Hierna is hij ondergedoken in Eindhoven en via de Philips "arbeidsbeurs" werkt gekregen.
Pieter had tijdens zijn "line-crossing" een gedeeltelijk vals persoonsbewijs bij zich. Hij werkte bij Philips als illegaal werker en had een tijdelijk adres in Eindhoven, maar nooit ingeschreven in het bevolkingsregister van Eindhoven.
Net als zo veel anderen dacht hij door de gebeurtenissen op Dolle Dinsdag - 5 september 1944 - dat de bevrijding van Nederland voor de deur stond. Hij keerde naar Rotterdam terug, maar begaf zich opnieuw naar het Zuiden met kaart materiaal van de Rotterdamse Havens.

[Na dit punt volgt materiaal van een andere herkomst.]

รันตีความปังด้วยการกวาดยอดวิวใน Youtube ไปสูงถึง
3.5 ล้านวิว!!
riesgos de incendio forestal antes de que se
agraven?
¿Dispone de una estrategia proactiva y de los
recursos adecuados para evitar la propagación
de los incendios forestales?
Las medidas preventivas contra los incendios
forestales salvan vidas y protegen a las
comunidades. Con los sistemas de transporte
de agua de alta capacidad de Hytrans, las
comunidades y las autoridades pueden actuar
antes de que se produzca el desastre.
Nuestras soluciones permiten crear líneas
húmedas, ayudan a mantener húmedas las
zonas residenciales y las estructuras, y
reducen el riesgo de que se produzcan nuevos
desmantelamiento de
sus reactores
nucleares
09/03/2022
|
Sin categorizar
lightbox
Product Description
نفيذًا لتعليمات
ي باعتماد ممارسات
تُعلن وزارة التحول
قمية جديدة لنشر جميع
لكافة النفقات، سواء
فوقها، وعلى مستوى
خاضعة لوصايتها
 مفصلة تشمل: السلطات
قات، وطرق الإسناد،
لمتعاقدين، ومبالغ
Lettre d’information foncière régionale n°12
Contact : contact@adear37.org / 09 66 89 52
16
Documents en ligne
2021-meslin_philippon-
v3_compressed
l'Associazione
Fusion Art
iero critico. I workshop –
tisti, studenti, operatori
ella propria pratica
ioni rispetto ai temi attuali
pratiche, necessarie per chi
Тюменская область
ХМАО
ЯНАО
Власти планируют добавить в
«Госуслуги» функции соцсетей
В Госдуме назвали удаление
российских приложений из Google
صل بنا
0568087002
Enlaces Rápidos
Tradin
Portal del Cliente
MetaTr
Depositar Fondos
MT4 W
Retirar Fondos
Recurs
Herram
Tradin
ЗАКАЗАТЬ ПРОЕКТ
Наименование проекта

Van Boven kwam in contact met Bernard Vlemminx. Begin oktober 1944 poogden zij samen door de Duitse linies naar het bevrijde Eindhoven te gaan. Zij werden echter door de Feldgendarmerie opgepakt, standrechtelijk ter dood veroordeeld en in de buurtschap Langenberg bij Boxtel gefusilleerd. Het lichaam van Van Boven werd de volgende dag - maandag 2 oktober 1944 - met een laag zand bedekt aangetroffen.
Vermoedelijk op zondag 1 oktober 1944 vertrok hij samen met Ben Vlemminx uit Oirschot om door de Duitse linies naar Eindhoven te gaan. Voor zover bekend moest van Boven in opdracht van de commandant van de P.A.N een bericht naar de al op 18 september 1944 bevrijde stad brengen. Tegen de avond pakte een Duitse patrouille de beide 'line-crossers' in de buurtschap Langenberg onder Boxtel op. Omdat de mannen niet uit Boxtel kwamen, was het de Duitsers wel duidelijk dat zij op weg waren naar geallieerd gebied.
De Feldgendarmerie bracht hen naar de herberg van de familie Van Maaren aan de Schijndelsedijk, waar overste Jungwirth van de 59e Infanteriedivisie hun standrechtelijk de doodstraf oplegde. Waarschijnlijk heeft hij hen als spionnen beschouwd. Er is geopperd dat Van Boven een situatietekening van het Rotterdamse havengebied bij zich had, terwijl het duo volgens een andere lezing Duitse stellingen bij het afwateringskanaal in kaart zou hebben gebracht.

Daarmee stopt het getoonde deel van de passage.